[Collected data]
- Opening Delimiter -
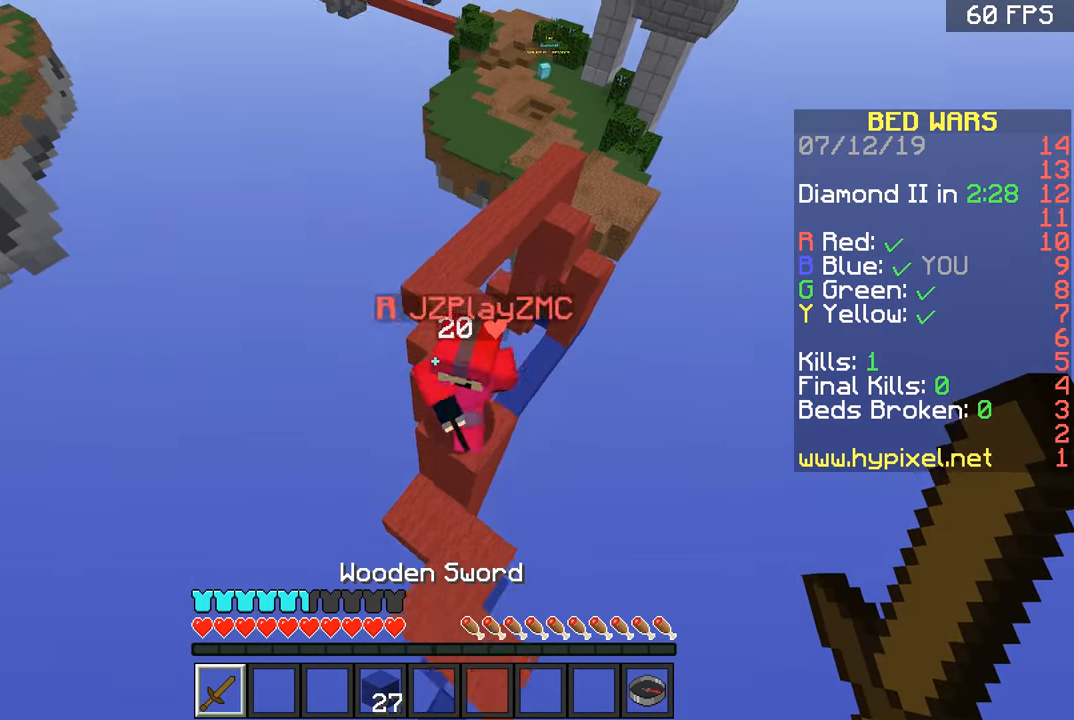
{"keys": ["a"], "mouse": ["left"], "events": [[134, "d", "up"], [184, "mouse_left", "down"], [234, "a", "down"], [234, "mouse_left", "up"], [284, "mouse_left", "down"], [334, "mouse_left", "up"], [334, "w", "up"], [384, "mouse_left", "down"], [434, "mouse_left", "up"], [484, "mouse_left", "down"]]}
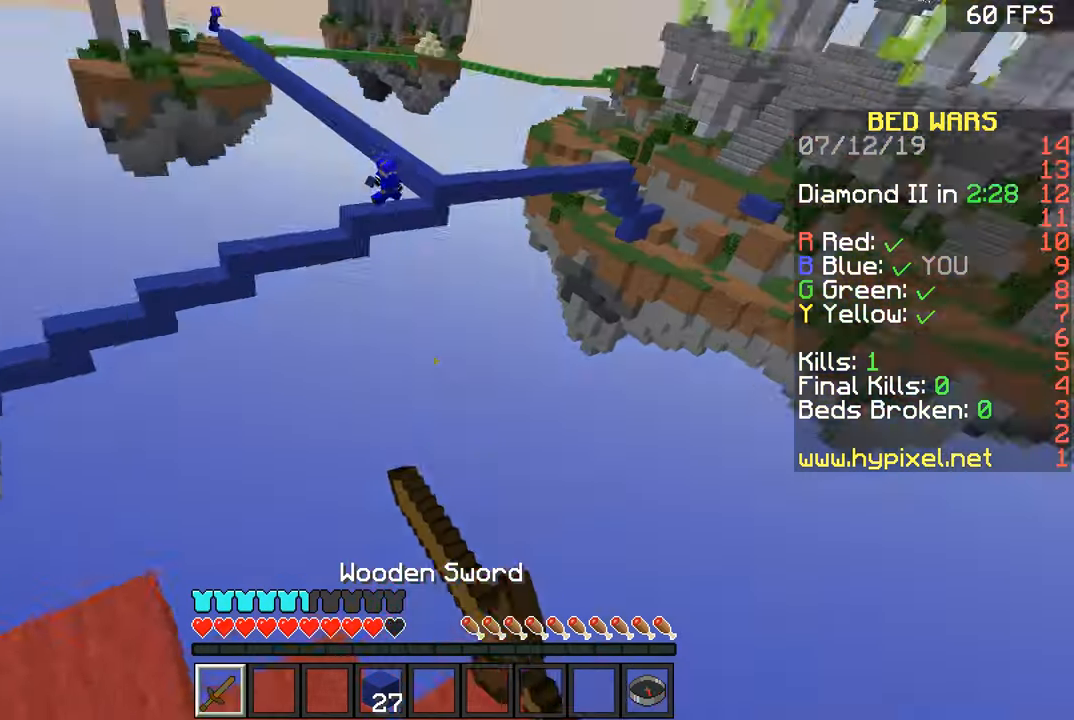
{"keys": ["w"], "mouse": ["left"], "events": [[33, "mouse_left", "up"], [33, "w", "down"], [83, "mouse_left", "down"], [133, "mouse_left", "up"], [167, "mouse_left", "down"], [183, "a", "up"], [233, "mouse_left", "up"], [233, "w", "up"], [333, "a", "down"], [333, "mouse_left", "down"], [383, "a", "up"], [434, "mouse_left", "up"], [434, "w", "down"], [484, "mouse_left", "down"]]}
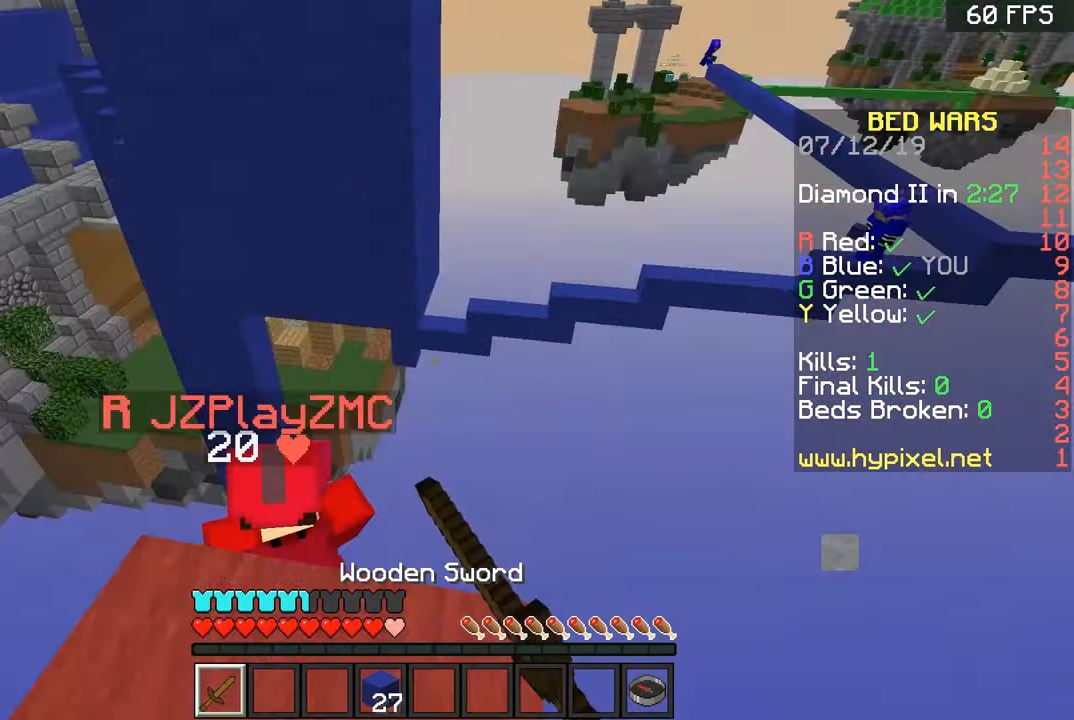
{"keys": ["w"], "mouse": [], "events": [[34, "mouse_left", "up"], [84, "mouse_left", "down"], [134, "w", "up"], [284, "w", "down"], [334, "mouse_left", "up"]]}
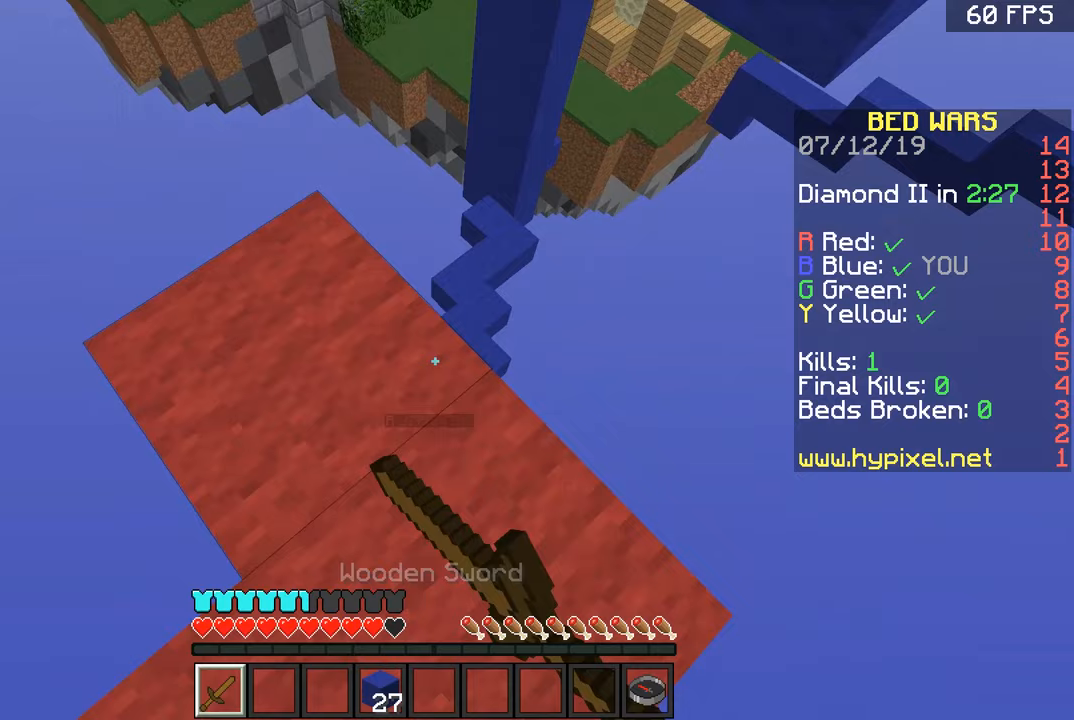
{"keys": [], "mouse": [], "events": [[384, "a", "down"], [484, "a", "up"], [484, "w", "up"]]}
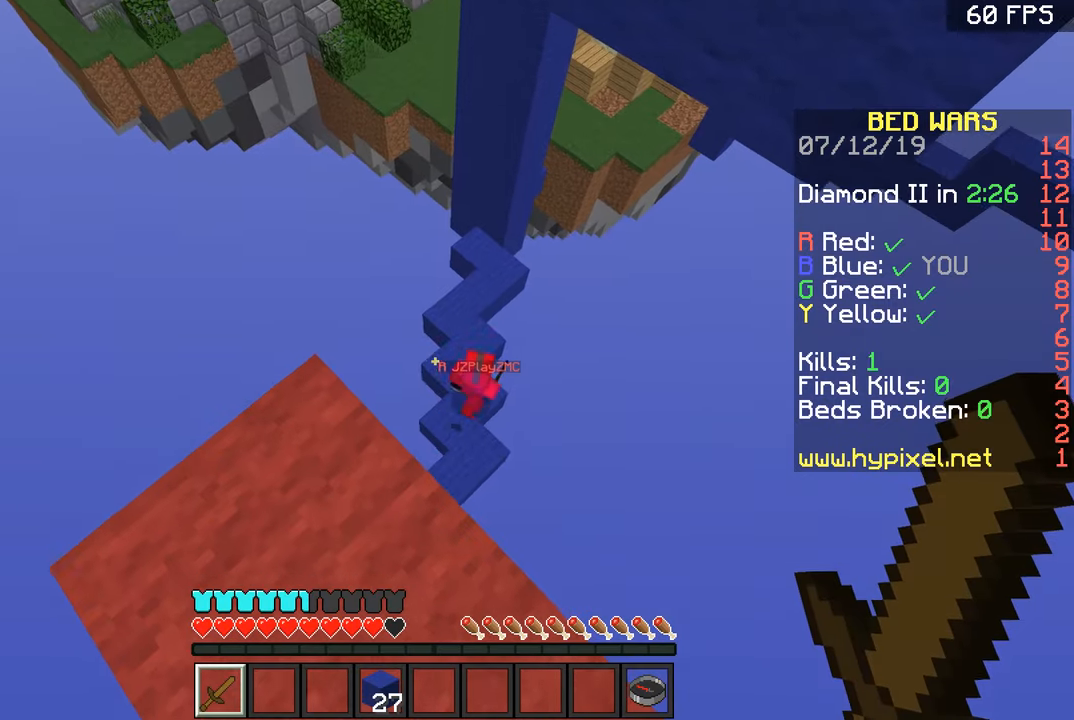
{"keys": [], "mouse": [], "events": [[283, "a", "down"], [433, "a", "up"]]}
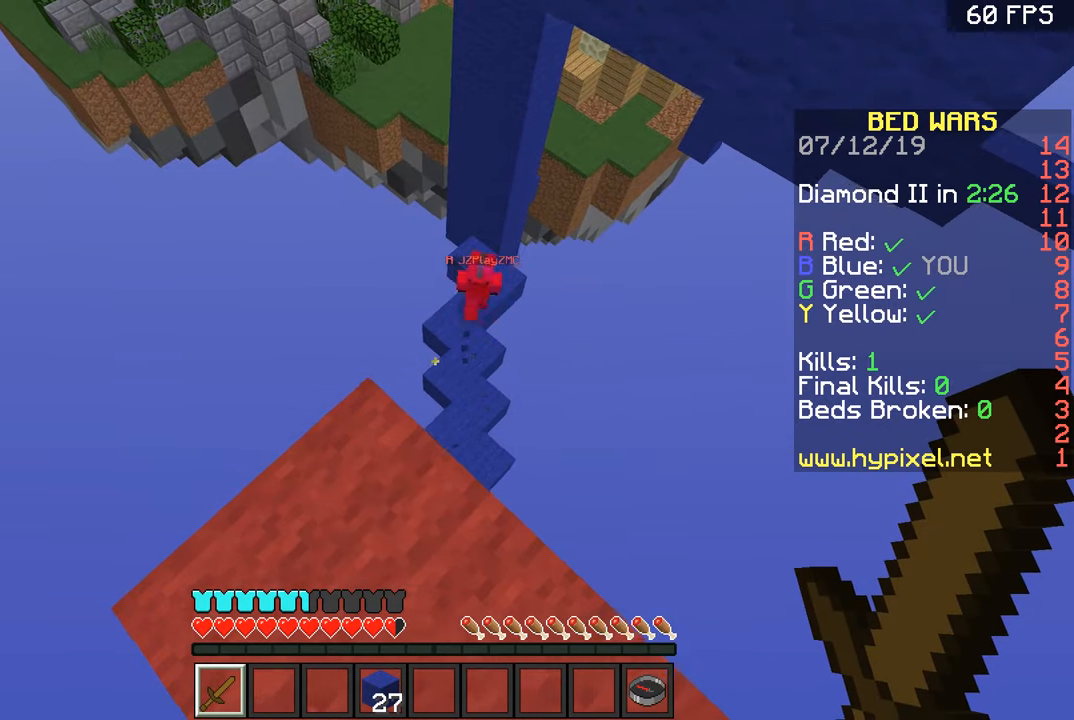
{"keys": ["d", "w"], "mouse": [], "events": [[33, "w", "down"], [434, "d", "down"]]}
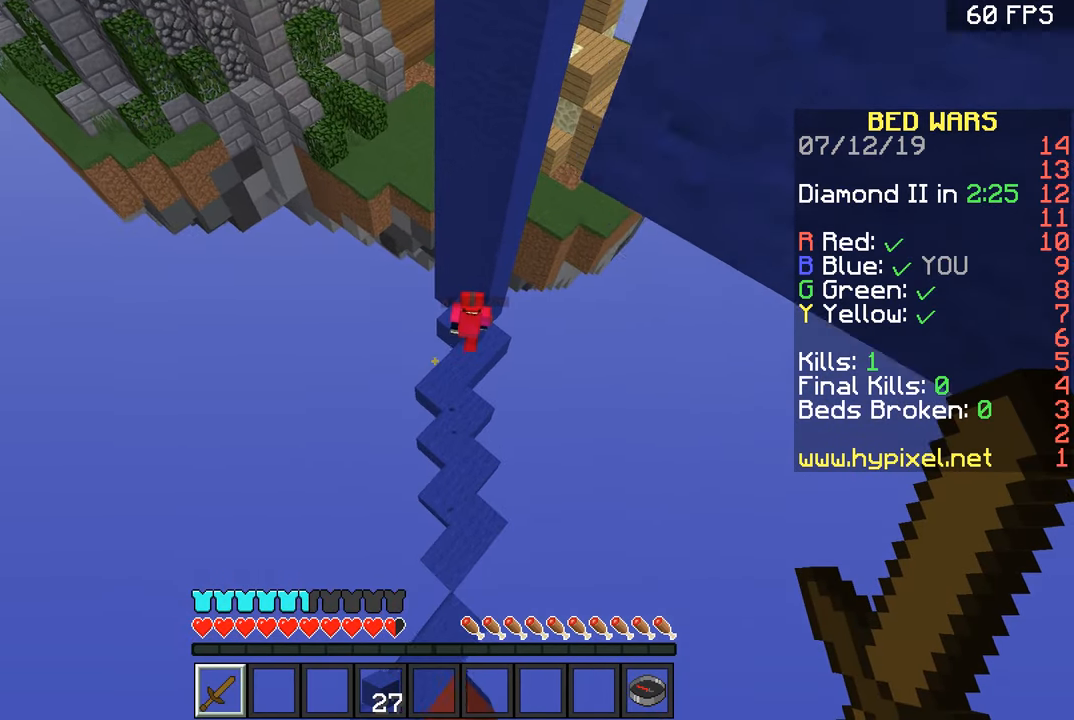
{"keys": ["w"], "mouse": [], "events": [[383, "d", "up"]]}
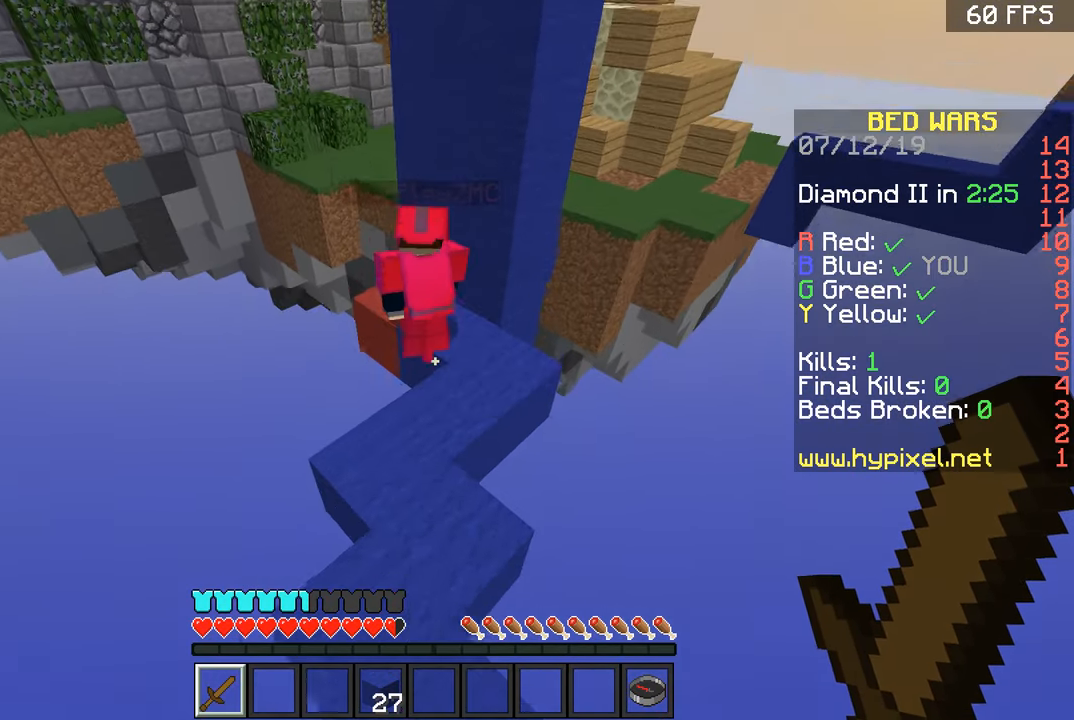
{"keys": ["d", "w"], "mouse": [], "events": [[284, "d", "down"]]}
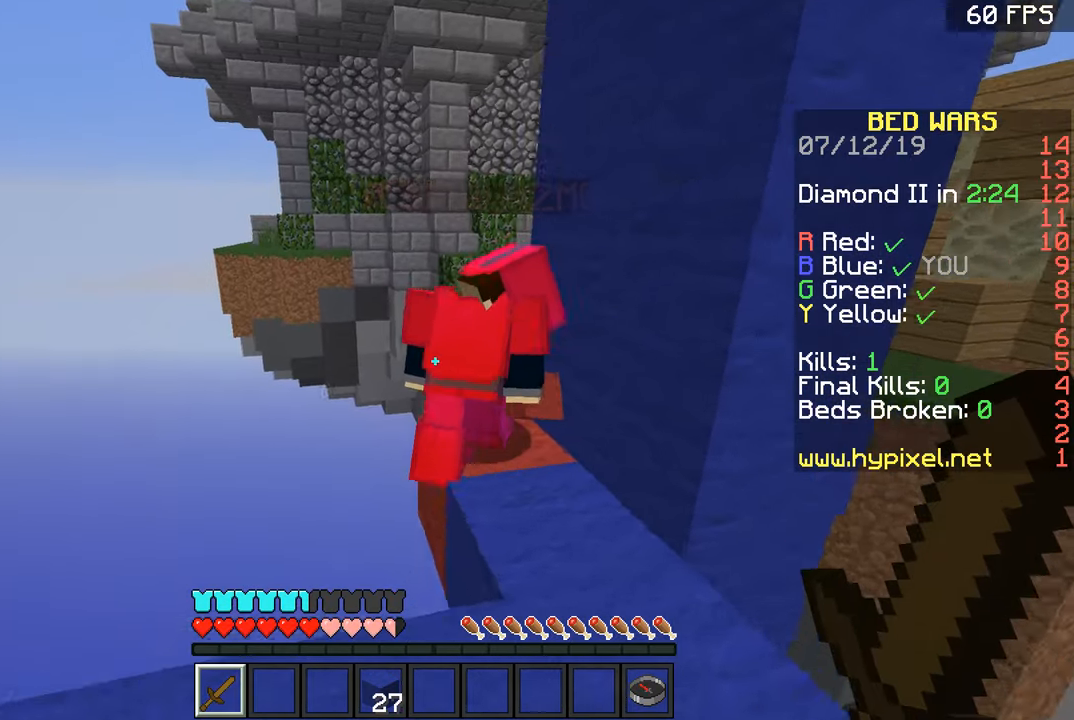
{"keys": ["d", "w"], "mouse": ["left"], "events": [[83, "mouse_left", "down"], [183, "mouse_left", "up"], [233, "d", "up"], [233, "mouse_left", "down"], [383, "d", "down"], [433, "mouse_left", "up"], [483, "mouse_left", "down"]]}
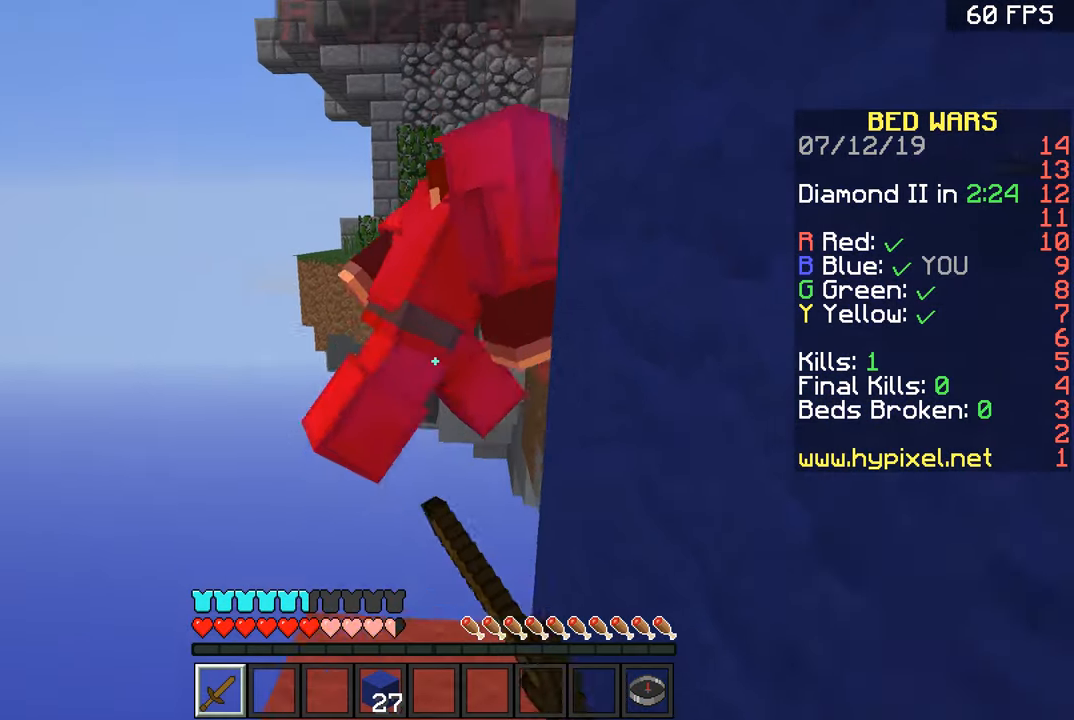
{"keys": [], "mouse": [], "events": [[33, "d", "up"], [33, "mouse_left", "up"], [83, "mouse_left", "down"], [83, "w", "up"], [234, "mouse_left", "up"], [284, "mouse_left", "down"], [334, "mouse_left", "up"]]}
- Closing Delimiter -
The answer must be an exact copy of the records, with no images in it.

{"keys": ["a"], "mouse": ["left"], "events": [[134, "d", "up"], [184, "mouse_left", "down"], [234, "a", "down"], [234, "mouse_left", "up"], [284, "mouse_left", "down"], [334, "mouse_left", "up"], [334, "w", "up"], [384, "mouse_left", "down"], [434, "mouse_left", "up"], [484, "mouse_left", "down"]]}
{"keys": ["w"], "mouse": ["left"], "events": [[33, "mouse_left", "up"], [33, "w", "down"], [83, "mouse_left", "down"], [133, "mouse_left", "up"], [167, "mouse_left", "down"], [183, "a", "up"], [233, "mouse_left", "up"], [233, "w", "up"], [333, "a", "down"], [333, "mouse_left", "down"], [383, "a", "up"], [434, "mouse_left", "up"], [434, "w", "down"], [484, "mouse_left", "down"]]}
{"keys": ["w"], "mouse": [], "events": [[34, "mouse_left", "up"], [84, "mouse_left", "down"], [134, "w", "up"], [284, "w", "down"], [334, "mouse_left", "up"]]}
{"keys": [], "mouse": [], "events": [[384, "a", "down"], [484, "a", "up"], [484, "w", "up"]]}
{"keys": [], "mouse": [], "events": [[283, "a", "down"], [433, "a", "up"]]}
{"keys": ["d", "w"], "mouse": [], "events": [[33, "w", "down"], [434, "d", "down"]]}
{"keys": ["w"], "mouse": [], "events": [[383, "d", "up"]]}
{"keys": ["d", "w"], "mouse": [], "events": [[284, "d", "down"]]}
{"keys": ["d", "w"], "mouse": ["left"], "events": [[83, "mouse_left", "down"], [183, "mouse_left", "up"], [233, "d", "up"], [233, "mouse_left", "down"], [383, "d", "down"], [433, "mouse_left", "up"], [483, "mouse_left", "down"]]}
{"keys": [], "mouse": [], "events": [[33, "d", "up"], [33, "mouse_left", "up"], [83, "mouse_left", "down"], [83, "w", "up"], [234, "mouse_left", "up"], [284, "mouse_left", "down"], [334, "mouse_left", "up"]]}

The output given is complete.